Scott traveled with his master Dr. John Emerson, who was in the army and often transferred (Emerson bought Scott from the Blows while he was stationed in St. Louis). Scott's extended stay with his master in Illinois, a free state, gave him the legal standing to make a claim for freedom, as did his extended stay at Fort Snelling in the Wisconsin Territory, where slavery was also prohibited. But Scott never made the claim while living in the free lands—perhaps because he was unaware of his rights at the time, or fearful of possible repercussions. After two years, the army transferred Emerson to the South: first to St. Louis, Missouri, then to Louisiana. In just over a year, the recently married Emerson summoned his slave couple. Instead of staying in the free territory of Wisconsin, or going to the free state of Illinois, the two traveled nearly 2000 km, apparently unaccompanied, down the Mississippi River to meet their master. Only after Emerson's death in 1843, when Emerson's widow hired out Scott to an army captain, did Scott seek freedom for himself and his wife. First he offered to buy his freedom from Emerson's widow, Irene Emerson — then living in St. Louis — for $300. The offer was refused, leaving Scott to seek freedom through the courts.
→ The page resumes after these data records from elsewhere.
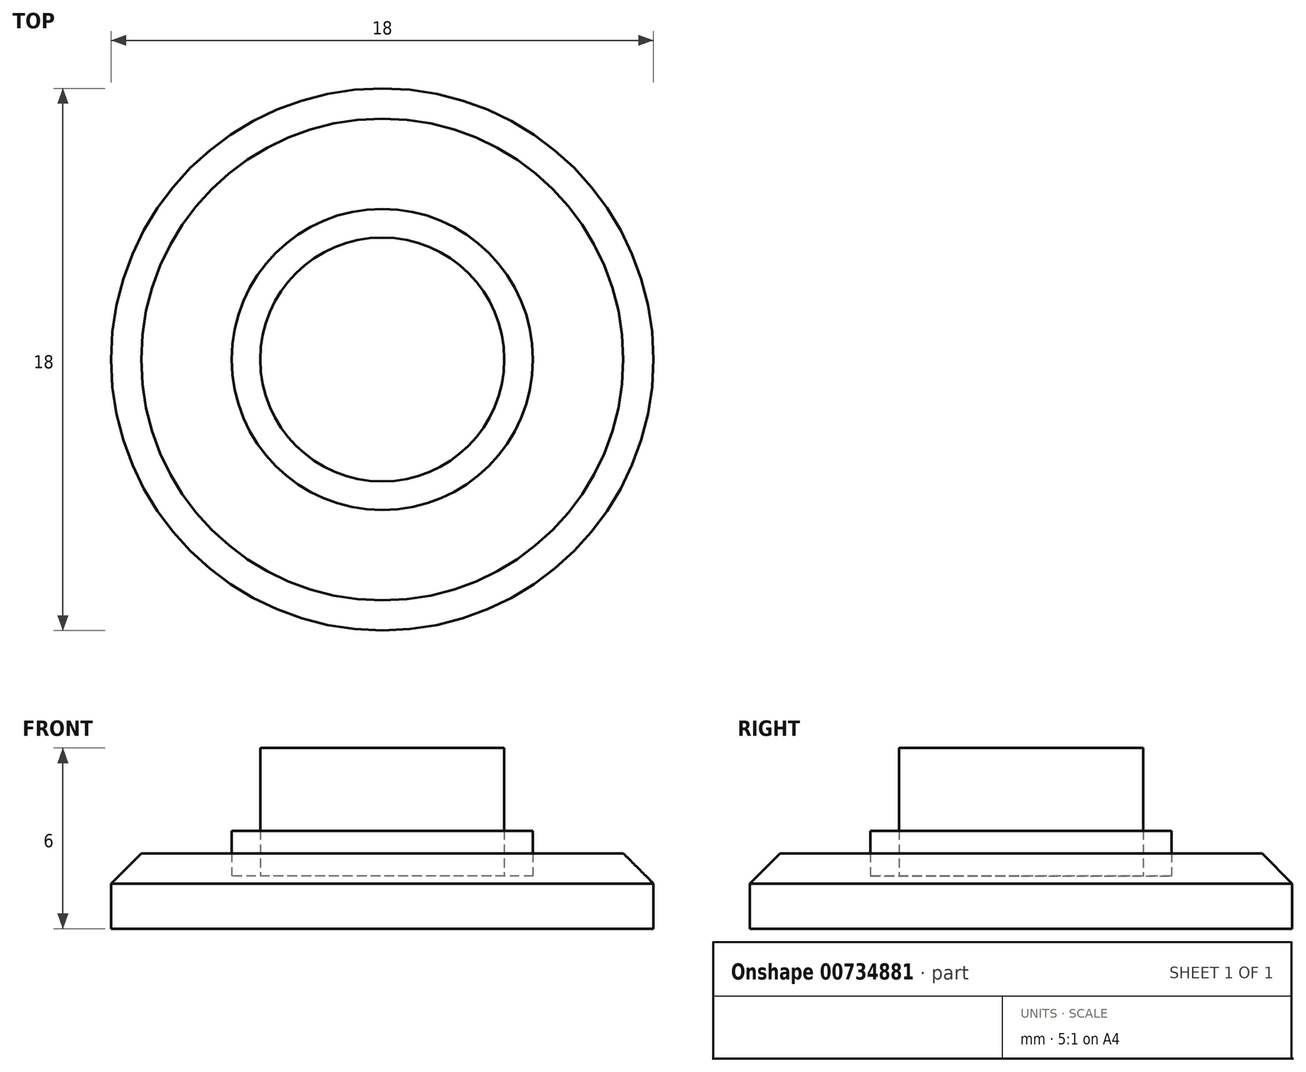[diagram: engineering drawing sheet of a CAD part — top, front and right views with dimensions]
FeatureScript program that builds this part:
annotation { "Feature Type Name" : "Feature", "Feature Type Description" : "" }
export const myFeature = defineFeature(function(context is Context, id is Id, definition is map)
    precondition{}
    {
        {
            var Q0;
            Q0=qCreatedBy(makeId("Top.planeOp"),FACE);
            var sketch = newSketch(context, id + "F0", { "sketchPlane" : qUnion([Q0])});
            skCircle(sketch, "E0", {"center": v(0, 0) * mm, "radius": 9 * mm});
            skCircle(sketch, "E1", {"center": v(0, 0) * mm, "radius": 4.05 * mm});
            skSolve(sketch);
        }
        {
            var Q0;
            Q0=makeQuery(id+"F0.imprint","IMPRINT",FACE,{"disambiguationData":[TD([[makeQuery(id+"F0.imprint","IMPRINT",EDGE,{"derivedFrom":sQuery(id+"F0.wireOp",EDGE,"E0")}),1.0]])]});
            extrude(context, id + "F1", {"entities" : qUnion([Q0]), "depth" : 2.5 * mm, "offsetDistance" : 25 * mm});
        }
        {
            var Q0;
            Q0=makeQuery(id+"F0.imprint","IMPRINT",FACE,{"disambiguationData":[TD([[makeQuery(id+"F0.imprint","IMPRINT",EDGE,{"derivedFrom":sQuery(id+"F0.wireOp",EDGE,"E1")}),1.0]])]});
            extrude(context, id + "F2", {"entities" : qUnion([Q0]), "operationType" : NewBodyOperationType.ADD, "depth" : 6 * mm, "offsetDistance" : 25 * mm});
        }
        {
            var Q0;
            Q0=makeQuery(id+"F1.opExtrude","CAP_FACE",FACE,{"disambiguationData":[OSD([sQuery(id+"F0.wireOp",EDGE,"E0"),sQuery(id+"F0.wireOp",EDGE,"E1")])],"isStart":false});
            var sketch = newSketch(context, id + "F3", { "sketchPlane" : qUnion([Q0])});
            skCircle(sketch, "E2", {"center": v(0, 0) * mm, "radius": 5 * mm});
            skSolve(sketch);
        }
        {
            var Q0;
            Q0=makeQuery(id+"F3.imprint","IMPRINT",FACE,{"disambiguationData":[TD([[makeQuery(id+"F3.imprint","IMPRINT",EDGE,{"derivedFrom":sQuery(id+"F3.wireOp",EDGE,"E2")}),1.0]])]});
            var Q1;
            Q1=sQuery(id+"F3.wireOp",EDGE,"E2");
            extrude(context, id + "F4", {"entities" : qUnion([Q0]), "surfaceEntities" : qUnion([Q1]), "endBound" : BoundingType.SYMMETRIC, "depth" : 1.5 * mm, "offsetDistance" : 25 * mm});
        }
        {
            var Q0;
            Q0=makeQuery(id+"F1.opExtrude","CAP_EDGE",EDGE,{"disambiguationData":[OSD([sQuery(id+"F0.wireOp",EDGE,"E0")])],"isStart":false});
            chamfer(context, id + "F5", {"entities" : qUnion([Q0]), "width" : 1 * mm, "tangentPropagation" : true});
        }
    });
In effect, the Court ruled that slaves had no claim to freedom; they were property and not citizens; they could not bring suit in federal court; and because slaves were private property, the federal government could not revoke a white slave owner's right to own a slave based on where he lived, thus nullifying the essence of the Missouri Compromise. Taney, who was the Chief Justice, speaking for the majority, also ruled that since Scott was an object of private property, he was subject to the Fifth Amendment to the United States Constitution which prohibits taking property from its owner "without due process".

The essence of the Court's ruling was that any person descended from black Africans, whether slave or free, is not a citizen of the United States, according to the Declaration of Independence.
It noted that the Ordinance of 1787 could not confer freedom or citizenship within the Northwest Territory to black people. Hence, Scott remained a slave. The Court in essence said that even free blacks were not citizens (which Lincoln addressed in his emancipation declaration).

As a twist of fate, Scott's owner died and his widow sold Scott to another military man, a man who sometime later ended up as a patient in an insane asylum. With the new owner in an insane asylum Scott and his wife's ownership reverted to the widow who was engaged. The man to whom she was engaged was an abolishionist Congressman in Washington DC just a few months before the marriage. When the widow married the Congressman the month before the ruling it was too late for the Congressman to intervene and free Scott. As DC was slave territory the Congressman discovered that there was a law that prohibited him from freeing Scott who was still back at his wife's home (widow's home) in St. Louis. The transferred ownership to the Blow family, the family who owned Scott prior to him being sold to Emerson. Congressman Chaffee persuaded the Blows to emancipate Scott in May 1857.